El problema, por supuesto, no está solo en el “qué” sino en el “cómo”. Detrás de buena parte de los compromisos de López Obrador está la fe en un personalísimo acto de magia. El método está en la persona: la solución no es otra más que el propio López Obrador. La corrupción, ha dicho, comenzará a terminarse con la llegada del nuevo presidente. Será él quien, con su mera presencia, contagiará de honestidad y ánimo de trabajo honesto a corruptos y delincuentes. Será también su estampa la que, dada la legitimidad de la que presume, servirá para contener a Donald Trump y persuadirlo de negociar con justicia el nuevo TLCAN o tratar con humanidad a los paisanos en Estados Unidos. Lo mismo ocurrirá con la producción y el tráfico de drogas como, por ejemplo, los opioides: los miles de guerrerenses que siembran amapola dejarán de hacerlo una vez que López Obrador llegue a la Presidencia porque ese hecho en sí terminará con la corrupción y el crimen, y eso a su vez acabará con la necesidad de sembrar amapola en lugar de maíz. En suma, el génesis del nuevo México, el big bang de nuestra armonía y paz, ocurrirá no con la construcción paulatina, dolorosa y larga de un país perfectible sino con el arribo de un hombre mágico. Todos estaremos mejor con López Obrador. Por él y desde él: punto y se acabó.

Esta vehemencia mágica merece un debate profundo no solo por la probabilidad de su triunfo sino por la inevitable decepción que, eventualmente, acompañará a su gobierno. Esto último no es una condena a priori ni mucho menos: ocurre que todavía no ha nacido el político mágico. Los problemas de México son mayores al voluntarismo de un solo hombre, aunque tenga las mejores intenciones. Por eso es importante preguntar desde ahora: ¿Qué ocurrirá cuando pasen los primeros meses y haya amainado el aplauso tras las primeras decisiones (la venta del avión, la transformación de Los Pinos en centro cultural, etc.) , que serán dramáticas y populares en el corto plazo pero solo simbólicas en la verdadera solución de los dilemas mexicanos? ¿Qué pasará cuando la pobreza, el crimen y la migración no desaparezcan en México al concluir el sexenio? ¿Qué dirá el nuevo presidente cuando los campesinos de Guerrero sigan atendiendo sus sembradíos de amapola, los cárteles sigan suministrando metanfetaminas al voraz mercado estadounidense o la tala continúe en el sur del país? ¿Qué hará cuando Donald Trump insista en separar familias, redoble esfuerzos de persecución de inmigrantes o, a pesar de los mejores esfuerzos de persuasión del nuevo presidente mexicano, endurezca el discurso nativista rumbo al 2020? En suma: ¿qué hará Andrés Manuel López Obrador cuando la realidad le demuestre los límites de su encanto?

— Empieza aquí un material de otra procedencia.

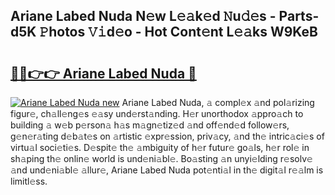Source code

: ## Ariane Labed Nuda N𝚎w L𝚎𝚊k𝚎d 𝙽u𝚍𝚎s - Parts-d5K 𝙿hotos 𝚅𝚒d𝚎o - Hot Cont𝚎nt L𝚎𝚊ks W9KeB

# <h2><a href="http://kvcp1jg.teov.top/?on=Ariane+Labed+Nuda">🔗🔗👉👉 Ariane Labed Nuda 🔗</a></h2>

[![Ariane Labed Nuda new](https://i.imgur.com/QqkWNDz.gif)](http://kvcp1jg.teov.top/?on=Ariane+Labed+Nuda)
Ariane Labed Nuda, 𝚊 compl𝚎x 𝚊nd pol𝚊rizing figur𝚎, ch𝚊ll𝚎ng𝚎s 𝚎𝚊sy und𝚎rst𝚊nding. H𝚎r unorthodox 𝚊ppro𝚊ch to building 𝚊 w𝚎b p𝚎rson𝚊 h𝚊s m𝚊gn𝚎tiz𝚎d 𝚊nd off𝚎nd𝚎d follow𝚎rs, g𝚎n𝚎r𝚊ting d𝚎b𝚊t𝚎s on 𝚊rtistic 𝚎xpr𝚎ssion, priv𝚊cy, 𝚊nd th𝚎 intric𝚊ci𝚎s of virtu𝚊l soci𝚎ti𝚎s. D𝚎spit𝚎 th𝚎 𝚊mbiguity of h𝚎r futur𝚎 go𝚊ls, h𝚎r rol𝚎 in sh𝚊ping th𝚎 onlin𝚎 world is und𝚎ni𝚊bl𝚎. Bo𝚊sting 𝚊n unyi𝚎lding r𝚎solv𝚎 𝚊nd und𝚎ni𝚊bl𝚎 𝚊llur𝚎, Ariane Labed Nuda pot𝚎nti𝚊l in th𝚎 digit𝚊l r𝚎𝚊lm is limitl𝚎ss.
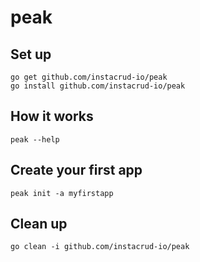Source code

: # peak

## Set up 
    go get github.com/instacrud-io/peak 
    go install github.com/instacrud-io/peak

## How it works
    peak --help

## Create your first app
    peak init -a myfirstapp 

## Clean up 
    go clean -i github.com/instacrud-io/peak
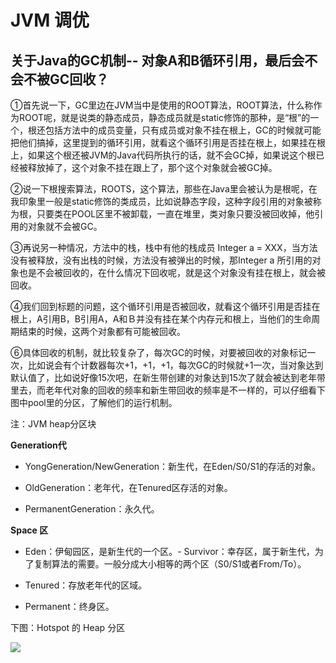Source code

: # JVM 调优


## 关于Java的GC机制-- 对象A和B循环引用，最后会不会不被GC回收？


①首先说一下，GC里边在JVM当中是使用的ROOT算法，ROOT算法，什么称作为ROOT呢，就是说类的静态成员，静态成员就是static修饰的那种，是“根”的一个，根还包括方法中的成员变量，只有成员或对象不挂在根上，GC的时候就可能把他们搞掉，这里提到的循环引用，就看这个循环引用是否挂在根上，如果挂在根上，如果这个根还被JVM的Java代码所执行的话，就不会GC掉，如果说这个根已经被释放掉了，这个对象不挂在跟上了，那个这个对象就会被GC掉。

②说一下根搜索算法，ROOTS，这个算法，那些在Java里会被认为是根呢，在我印象里一般是static修饰的类成员，比如说静态字段，这种字段引用的对象被称为根，只要类在POOL区里不被卸载，一直在堆里，类对象只要没被回收掉，他引用的对象就不会被GC。

③再说另一种情况，方法中的栈，栈中有他的栈成员 Integer a = XXX，当方法没有被释放，没有出栈的时候，方法没有被弹出的时候，那Integer a 所引用的对象也是不会被回收的，在什么情况下回收呢，就是这个对象没有挂在根上，就会被回收。

④我们回到标题的问题，这个循环引用是否被回收，就看这个循环引用是否挂在根上，A引用B，B引用A，A和Ｂ并没有挂在某个内存元和根上，当他们的生命周期结束的时候，这两个对象都有可能被回收。

⑥具体回收的机制，就比较复杂了，每次GC的时候，对要被回收的对象标记一次，比如说会有个计数器每次+1，+1，+1，每次GC的时候就+1一次，当对象达到默认值了，比如说好像15次吧，在新生带创建的对象达到15次了就会被达到老年带里去，而老年代对象的回收的频率和新生带回收的频率是不一样的，可以仔细看下图中pool里的分区，了解他们的运行机制。


注：JVM heap分区块

**Generation代**

* YongGeneration/NewGeneration：新生代，在Eden/S0/S1的存活的对象。

* OldGeneration：老年代，在Tenured区存活的对象。

* PermanentGeneration：永久代。

**Space 区**

* Eden：伊甸园区，是新生代的一个区。- Survivor：幸存区，属于新生代，为了复制算法的需要。一般分成大小相等的两个区（S0/S1或者From/To）。

* Tenured：存放老年代的区域。

* Permanent：终身区。

下图：Hotspot 的 Heap 分区


![](https://img-blog.csdn.net/20150402144231726)
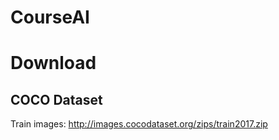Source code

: # CourseAI

# Download

## COCO Dataset

Train images: http://images.cocodataset.org/zips/train2017.zip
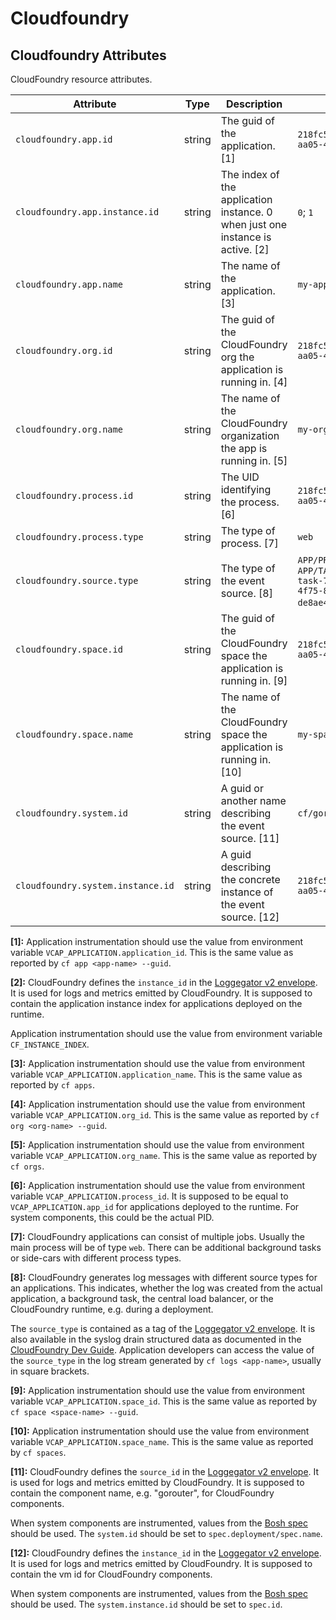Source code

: <!--- Hugo front matter used to generate the website version of this page:
--->

<!-- NOTE: THIS FILE IS AUTOGENERATED. DO NOT EDIT BY HAND. -->
<!-- see templates/registry/markdown/attribute_namespace.md.j2 -->

# Cloudfoundry

## Cloudfoundry Attributes

CloudFoundry resource attributes.

| Attribute                         | Type   | Description                                                                    | Examples                                                                                          | Stability                                                        |
| --------------------------------- | ------ | ------------------------------------------------------------------------------ | ------------------------------------------------------------------------------------------------- | ---------------------------------------------------------------- |
| `cloudfoundry.app.id`             | string | The guid of the application. [1]                                               | `218fc5a9-a5f1-4b54-aa05-46717d0ab26d`                                                            | ![Experimental](https://img.shields.io/badge/-experimental-blue) |
| `cloudfoundry.app.instance.id`    | string | The index of the application instance. 0 when just one instance is active. [2] | `0`; `1`                                                                                          | ![Experimental](https://img.shields.io/badge/-experimental-blue) |
| `cloudfoundry.app.name`           | string | The name of the application. [3]                                               | `my-app-name`                                                                                     | ![Experimental](https://img.shields.io/badge/-experimental-blue) |
| `cloudfoundry.org.id`             | string | The guid of the CloudFoundry org the application is running in. [4]            | `218fc5a9-a5f1-4b54-aa05-46717d0ab26d`                                                            | ![Experimental](https://img.shields.io/badge/-experimental-blue) |
| `cloudfoundry.org.name`           | string | The name of the CloudFoundry organization the app is running in. [5]           | `my-org-name`                                                                                     | ![Experimental](https://img.shields.io/badge/-experimental-blue) |
| `cloudfoundry.process.id`         | string | The UID identifying the process. [6]                                           | `218fc5a9-a5f1-4b54-aa05-46717d0ab26d`                                                            | ![Experimental](https://img.shields.io/badge/-experimental-blue) |
| `cloudfoundry.process.type`       | string | The type of process. [7]                                                       | `web`                                                                                             | ![Experimental](https://img.shields.io/badge/-experimental-blue) |
| `cloudfoundry.source.type`        | string | The type of the event source. [8]                                              | `APP/PROC/WEB/0`; `APP/TASK/jobscheduler-task-70013817-ab92-4f75-82d4-de8ae4dd64b4`; `RTR`; `STG` | ![Experimental](https://img.shields.io/badge/-experimental-blue) |
| `cloudfoundry.space.id`           | string | The guid of the CloudFoundry space the application is running in. [9]          | `218fc5a9-a5f1-4b54-aa05-46717d0ab26d`                                                            | ![Experimental](https://img.shields.io/badge/-experimental-blue) |
| `cloudfoundry.space.name`         | string | The name of the CloudFoundry space the application is running in. [10]         | `my-space-name`                                                                                   | ![Experimental](https://img.shields.io/badge/-experimental-blue) |
| `cloudfoundry.system.id`          | string | A guid or another name describing the event source. [11]                       | `cf/gorouter`                                                                                     | ![Experimental](https://img.shields.io/badge/-experimental-blue) |
| `cloudfoundry.system.instance.id` | string | A guid describing the concrete instance of the event source. [12]              | `218fc5a9-a5f1-4b54-aa05-46717d0ab26d`                                                            | ![Experimental](https://img.shields.io/badge/-experimental-blue) |

**[1]:** Application instrumentation should use the value from environment
variable `VCAP_APPLICATION.application_id`. This is the same value as
reported by `cf app <app-name> --guid`.

**[2]:** CloudFoundry defines the `instance_id` in the [Loggegator v2 envelope](https://github.com/cloudfoundry/loggregator-api#v2-envelope).
It is used for logs and metrics emitted by CloudFoundry. It is
supposed to contain the application instance index for applications
deployed on the runtime.

Application instrumentation should use the value from environment
variable `CF_INSTANCE_INDEX`.

**[3]:** Application instrumentation should use the value from environment
variable `VCAP_APPLICATION.application_name`. This is the same value
as reported by `cf apps`.

**[4]:** Application instrumentation should use the value from environment
variable `VCAP_APPLICATION.org_id`. This is the same value as
reported by `cf org <org-name> --guid`.

**[5]:** Application instrumentation should use the value from environment
variable `VCAP_APPLICATION.org_name`. This is the same value as
reported by `cf orgs`.

**[6]:** Application instrumentation should use the value from environment
variable `VCAP_APPLICATION.process_id`. It is supposed to be equal to
`VCAP_APPLICATION.app_id` for applications deployed to the runtime.
For system components, this could be the actual PID.

**[7]:** CloudFoundry applications can consist of multiple jobs. Usually the
main process will be of type `web`. There can be additional background
tasks or side-cars with different process types.

**[8]:** CloudFoundry generates log messages with different source types for an
applications. This indicates, whether the log was created from the
actual application, a background task, the central load balancer, or
the CloudFoundry runtime, e.g. during a deployment.

The `source_type` is contained as a tag of the [Loggegator v2 envelope](https://github.com/cloudfoundry/loggregator-api#v2-envelope).
It is also available in the syslog drain structured data as documented
in the [CloudFoundry Dev Guide](https://docs.cloudfoundry.org/devguide/deploy-apps/streaming-logs.html).
Application developers can access the value of the `source_type` in
the log stream generated by `cf logs <app-name>`, usually in square
brackets.

**[9]:** Application instrumentation should use the value from environment
variable `VCAP_APPLICATION.space_id`. This is the same value as
reported by `cf space <space-name> --guid`.

**[10]:** Application instrumentation should use the value from environment
variable `VCAP_APPLICATION.space_name`. This is the same value as
reported by `cf spaces`.

**[11]:** CloudFoundry defines the `source_id` in the [Loggegator v2 envelope](https://github.com/cloudfoundry/loggregator-api#v2-envelope).
It is used for logs and metrics emitted by CloudFoundry. It is
supposed to contain the component name, e.g. "gorouter", for
CloudFoundry components.

When system components are instrumented, values from the
[Bosh spec](https://bosh.io/docs/jobs/#properties-spec)
should be used. The `system.id` should be set to
`spec.deployment/spec.name`.

**[12]:** CloudFoundry defines the `instance_id` in the [Loggegator v2 envelope](https://github.com/cloudfoundry/loggregator-api#v2-envelope).
It is used for logs and metrics emitted by CloudFoundry. It is
supposed to contain the vm id for CloudFoundry components.

When system components are instrumented, values from the
[Bosh spec](https://bosh.io/docs/jobs/#properties-spec)
should be used. The `system.instance.id` should be set to `spec.id`.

Finalmente, hay una pregunta más dramática e importante. ¿Qué ocurrirá cuando los mexicanos —los que votaron por López Obrador y los que no, para esto da igual— se enfrenten con la desilusión de las promesas incumplidas? La llegada al poder de López Obrador no se entiende sin el desencanto justificado con un sistema que, a los ojos de millones, funciona solo para unos pocos y engendra corrupción y violencia. López Obrador optó por prometer la salida a esa desilusión en los términos más ambiciosos e improbables. Pero lo cierto es que ese mejor México no nacerá por decreto o magia. ¿Cómo responderá el país cuando se corra la cortina y el mago que prometía la resurrección mexicana resulte ser solo Andrés Manuel López Obrador, un hombre honesto y, uno espera, de buenas intenciones enfrentado con los límites inevitables y tercos de la realidad? ¿Qué rostro tomará esa nueva desilusión? Vale la pena pensarlo.